A Former Mexican Official Accused The Government Of Making Up Homicide Rates

According to a former state attorney general, the ruling party ordered states where they're in charge to report lower murder rates.

MEXICO CITY — A former state attorney general in Mexico has claimed that former secretary of the interior Miguel Ángel Osorio Chong ordered authorities to report lower homicide rates.

Osorio Chong, who served in his role from 2012 until earlier this year, “gave precise instructions to the areas that manage crime statistics to manipulate information,” Juan Miguel Alcántara, former attorney general of Guanajuato State, said during an interview with Zona Franca, a digital news outlet, on Thursday.

Alcántara said the order targeted states governed by the Revolutionary Institutional Party, or PRI, which President Enrique Peña Nieto belongs to, and were limited to homicide and kidnapping numbers. Alcántara did not provide evidence or reveal the names of the prosecutors who supposedly told him about Osorio Chong’s orders.

Alcántara did not immediately respond to a BuzzFeed News request for comment.

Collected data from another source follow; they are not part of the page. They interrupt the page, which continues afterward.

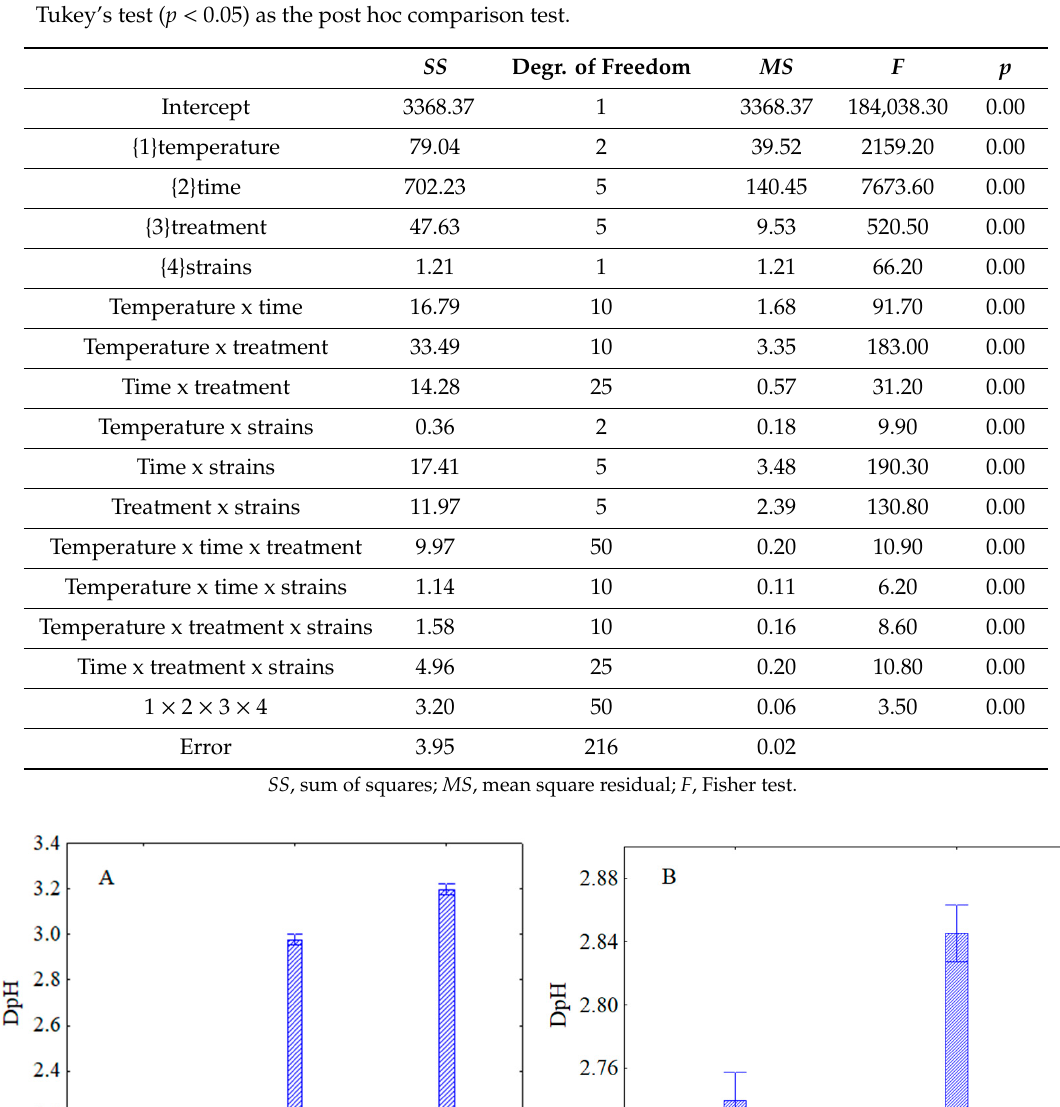
Figure 7. Decomposition of the statistical hypothesis for the interaction of the temperature vs strains ( A ) and vs treatments ( B ) on acidification. Bars denote 95% confidence intervals. Experiment on the effect of a thermal abuse in rice beverage for L. plantarum c16 and c19. For the code of US treatments see Table 2. Finally, Figure 8 (temperature–time–treatment interaction) points out that the best condition to delay acidification was in correspondence to treatment A at 4 °C for both strains c16 and c19. In fact, DpH values were clearly lower than all other treatments; for example, compared to its control (B treatment), which had a DpH ranging from 0 to 3, treatment A showed a DpH of 0–1.5, while acidification occurred in experiments C and E (attenuated strains in beverages stored under a thermal abuse) without differences to their controls (samples D and F).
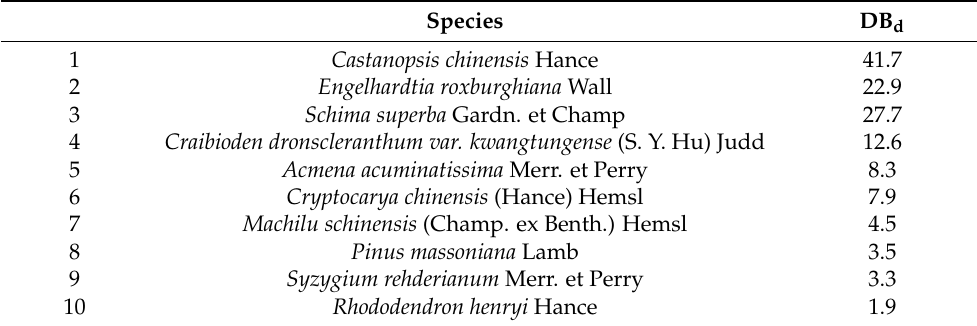
Table 2. Biomass storage (DB d in t) by dead tree species of the top 10 individuals in a 20 ha sub-tropical forest plot.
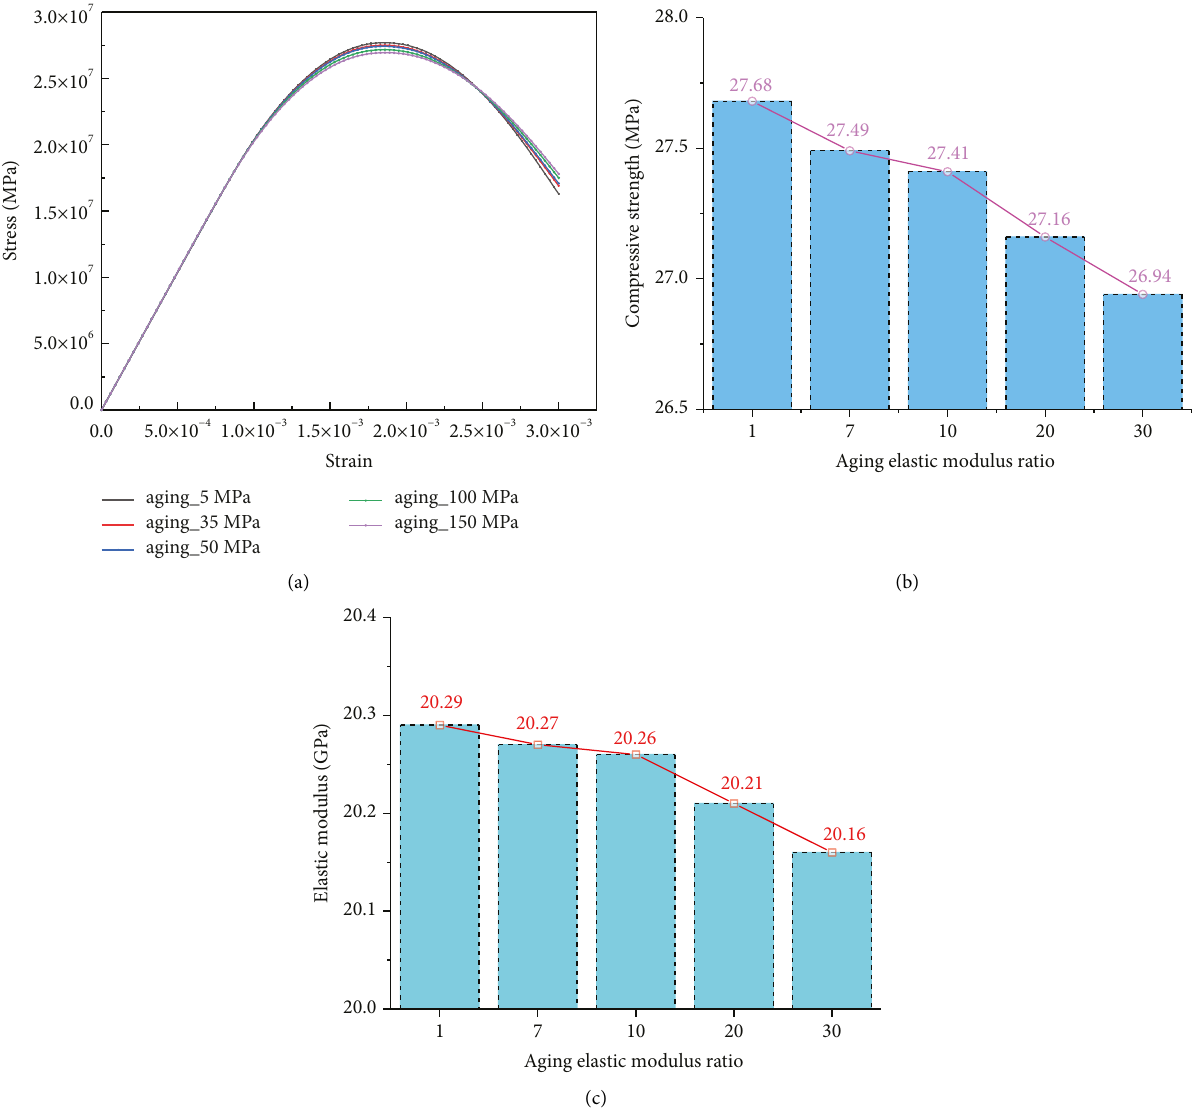
Figure 6: Compressive properties of rubberized concrete with different aging levels. (a) Stress-strain relation, (b) compressive strength, (c) elastic modulus. Table 3: Table of elastic modulus and compressive strength of concrete with different aging elastic modulus ratio. Mechanical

Mexico’s homicide rate reached record levels in 2017, with nearly 30,000 murders. That number surpassed the murder rate at the peak of the drug war during the previous administration.

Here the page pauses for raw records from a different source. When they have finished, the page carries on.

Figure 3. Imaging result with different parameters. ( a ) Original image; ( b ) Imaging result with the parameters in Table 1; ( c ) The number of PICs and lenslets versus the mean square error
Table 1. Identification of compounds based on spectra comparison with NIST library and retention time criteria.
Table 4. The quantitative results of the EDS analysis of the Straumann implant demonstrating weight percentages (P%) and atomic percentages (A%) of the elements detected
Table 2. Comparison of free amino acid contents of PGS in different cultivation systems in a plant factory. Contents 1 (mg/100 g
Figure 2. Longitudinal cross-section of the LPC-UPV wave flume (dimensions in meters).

In January, Alcántara accused the Ministry of Finance of trying to convince the authors of a report on the governments’ fight against money laundering to “soften” the results, according to Proceso, an investigative magazine.

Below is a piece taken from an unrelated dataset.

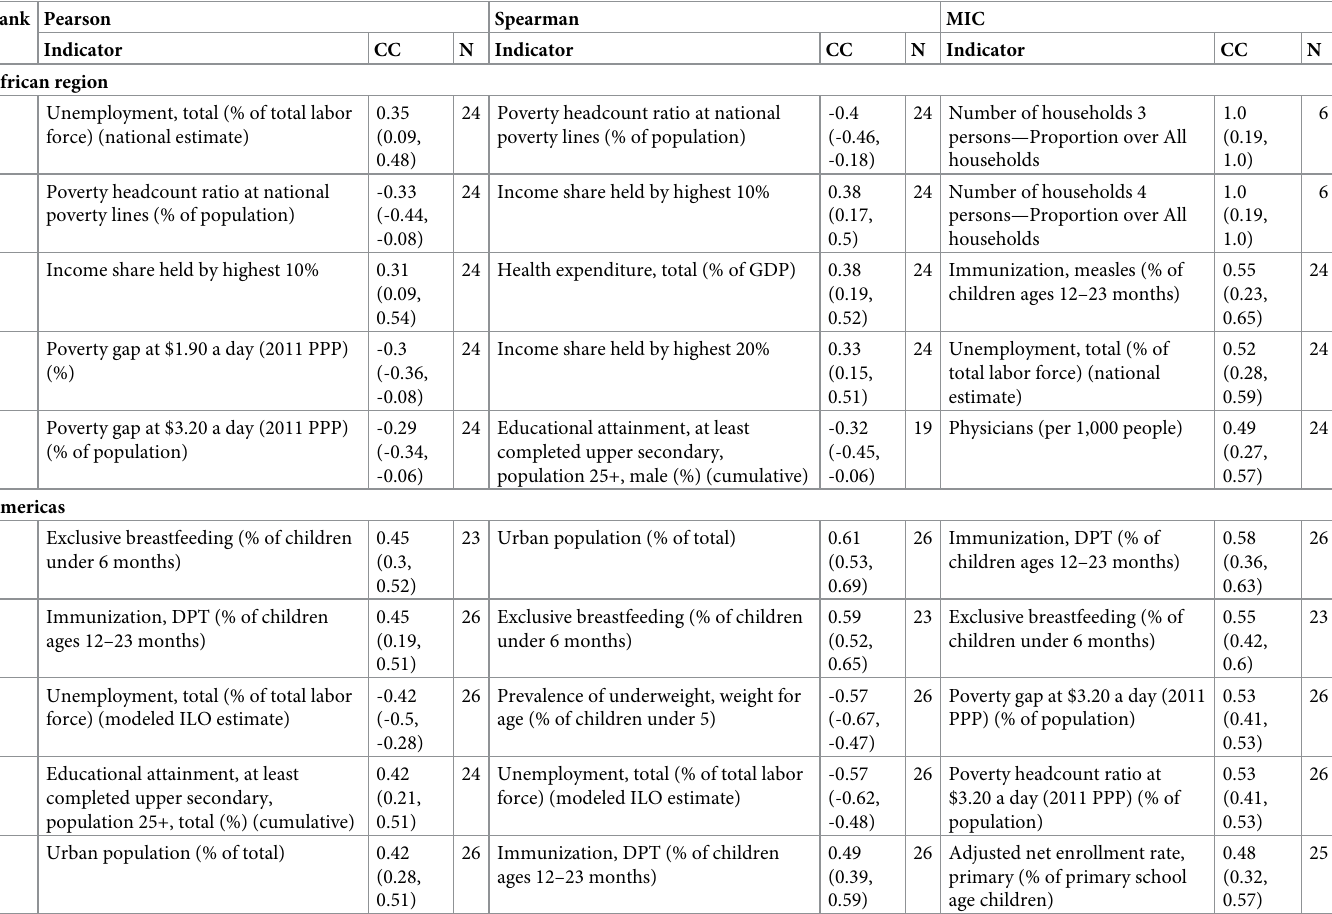
Table 2. Summary of the top five correlation coefficients and MIC for the association between the basic reproduction number and the indicators, obtained consid- ering estimates of the basic reproduction number just for countries in the African region or the Americas. The columns labelled “CC” hold the coefficient, with the 95% range obtained by bootstrapping; the column labelled “N” holds the number of data points used to calculate the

Alcántara, who works as a lawyer for a private practice in Guanajuato, was a legislator for the rival National Action Party, or PAN, serving two terms between 1988 and 1997. The PAN, through an alliance with several left-leaning parties, is ahead of the PRI in the polls for July’s presidential election.

Alcántara also served as the head of the Executive Secretariat of Public Safety, or SNSP, the office in charge of collecting crime statistics from the country’s 32 states from 2009 until 2011.

“A statement of this nature is always going to be political because if you have knowledge of this issue, you file a complaint, you don’t make a statement,” said Francisco Rivas, director of the National Citizens Observatory. Still, it is widely known that statistics from the states are “imprecise,” Rivas added.

The secretary of the interior did not respond to a request for comment from BuzzFeed News. Roberto Femat, a spokesperson for Osorio Chong, said that the accusation “is not real.”

“He doesn’t have to deny something that is a lie.”

Osorio Chong left his position to join the presidential campaign of José Antonio Meade, the PRI’s candidate, earlier this month.